Read [docs/security-model.md](docs/security-model.md) for the full analysis, including the Reveal Triangle and defense-in-depth architecture.
## Threat Model
fermata is a heuristic guard, not a sandbox. It defends against statistical agent behavior and prompt-driven mistakes -- not a deliberate adversary. This is a strength: the threat model is well-defined, and the boundaries are documented honestly.
Read [docs/threat-model.md](docs/threat-model.md) for what fermata catches, what it doesn't, and what to combine it with.
## Harness Support
| Harness | Status | Mechanism |
|---------|--------|-----------|
| Claude Code | Shipped | PreToolUse + PostToolUse hooks |
| Codex CLI | Planned | Pre-exec hook adapter |
| Gemini CLI | Planned | MCP server mode |
| Any MCP agent | Planned | MCP proxy wrapping existing servers |
The policy engine and redaction logic are identical across all modes. Only the I/O adapter changes.
## Status
v0.2 -- secret filtering engine and policy gate are production-ready. All core components are implemented and tested:
- `.botsecrets` config with `[files]`, `[keys]`, `[heuristic]`, and `[policy]` sections
- Aho-Corasick known-value redactor
- Heuristic scanner with gitleaks-derived patterns
- Manifest discovery, multi-format parser (.env, TOML, YAML, JSON)

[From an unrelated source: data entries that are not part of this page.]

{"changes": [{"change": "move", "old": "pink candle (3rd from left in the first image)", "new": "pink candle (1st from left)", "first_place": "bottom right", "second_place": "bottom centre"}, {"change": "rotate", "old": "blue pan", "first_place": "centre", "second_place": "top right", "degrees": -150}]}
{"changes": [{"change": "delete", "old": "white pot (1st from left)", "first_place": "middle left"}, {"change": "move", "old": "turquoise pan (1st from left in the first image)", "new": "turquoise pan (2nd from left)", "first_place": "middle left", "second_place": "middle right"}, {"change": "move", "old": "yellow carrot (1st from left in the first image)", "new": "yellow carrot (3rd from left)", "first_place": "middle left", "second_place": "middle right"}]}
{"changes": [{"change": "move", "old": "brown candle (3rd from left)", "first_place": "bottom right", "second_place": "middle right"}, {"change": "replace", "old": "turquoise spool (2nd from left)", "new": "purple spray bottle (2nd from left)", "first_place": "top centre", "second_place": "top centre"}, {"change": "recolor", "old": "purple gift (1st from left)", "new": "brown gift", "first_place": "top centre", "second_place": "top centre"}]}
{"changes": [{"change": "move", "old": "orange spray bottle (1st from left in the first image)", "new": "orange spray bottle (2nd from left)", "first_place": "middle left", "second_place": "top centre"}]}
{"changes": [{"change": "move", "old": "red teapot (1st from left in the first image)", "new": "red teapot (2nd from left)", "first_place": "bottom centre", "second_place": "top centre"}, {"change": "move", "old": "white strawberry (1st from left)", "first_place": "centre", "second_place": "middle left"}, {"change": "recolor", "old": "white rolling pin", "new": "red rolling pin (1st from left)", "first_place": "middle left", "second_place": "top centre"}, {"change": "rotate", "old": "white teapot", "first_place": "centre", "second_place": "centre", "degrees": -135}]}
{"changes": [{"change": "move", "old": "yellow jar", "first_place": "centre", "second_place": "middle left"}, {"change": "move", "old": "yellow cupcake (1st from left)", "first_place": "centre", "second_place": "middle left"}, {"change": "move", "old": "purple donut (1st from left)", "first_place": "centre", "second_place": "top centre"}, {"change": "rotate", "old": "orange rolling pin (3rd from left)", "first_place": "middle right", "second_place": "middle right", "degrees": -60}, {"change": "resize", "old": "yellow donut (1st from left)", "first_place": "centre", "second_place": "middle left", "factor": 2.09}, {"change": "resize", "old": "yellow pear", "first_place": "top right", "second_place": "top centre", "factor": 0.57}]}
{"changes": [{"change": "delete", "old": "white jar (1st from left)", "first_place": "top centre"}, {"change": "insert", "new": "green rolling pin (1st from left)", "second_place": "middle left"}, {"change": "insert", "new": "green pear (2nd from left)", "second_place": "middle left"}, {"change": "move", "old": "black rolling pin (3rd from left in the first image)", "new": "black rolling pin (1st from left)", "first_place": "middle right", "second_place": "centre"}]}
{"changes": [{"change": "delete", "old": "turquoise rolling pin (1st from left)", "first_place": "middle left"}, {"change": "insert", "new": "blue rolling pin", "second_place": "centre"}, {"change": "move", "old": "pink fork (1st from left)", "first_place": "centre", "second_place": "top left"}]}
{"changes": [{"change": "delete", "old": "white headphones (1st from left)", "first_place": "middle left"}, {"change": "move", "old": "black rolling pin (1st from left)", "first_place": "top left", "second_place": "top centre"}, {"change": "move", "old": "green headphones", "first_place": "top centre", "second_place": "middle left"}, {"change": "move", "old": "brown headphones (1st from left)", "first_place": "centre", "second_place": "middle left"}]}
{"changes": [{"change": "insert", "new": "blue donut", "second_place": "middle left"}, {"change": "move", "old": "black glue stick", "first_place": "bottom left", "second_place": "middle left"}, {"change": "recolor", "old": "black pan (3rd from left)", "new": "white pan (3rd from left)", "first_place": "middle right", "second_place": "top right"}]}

- Claude Code PreToolUse and PostToolUse adapters
- `.botignore` walker with gitignore semantics
## The `.botsecrets` Vision
`.botsecrets` is designed to be the **`.gitignore` of AI agent security**: a simple, declarative, human-readable file that every project can drop in to protect its secrets from AI agents.
The format is harness-agnostic from day one. It declares *what* to protect, not *how*. One file covers both redaction (`[files]`, `[keys]`, `[heuristic]`) and access control (`[policy]`). The same `.botsecrets` works with Claude Code, Codex, Gemini, and any future harness that supports tool lifecycle hooks.
## License
Licensed under either of [Apache License, Version 2.0](LICENSE-APACHE) or [MIT License](LICENSE-MIT) at your option.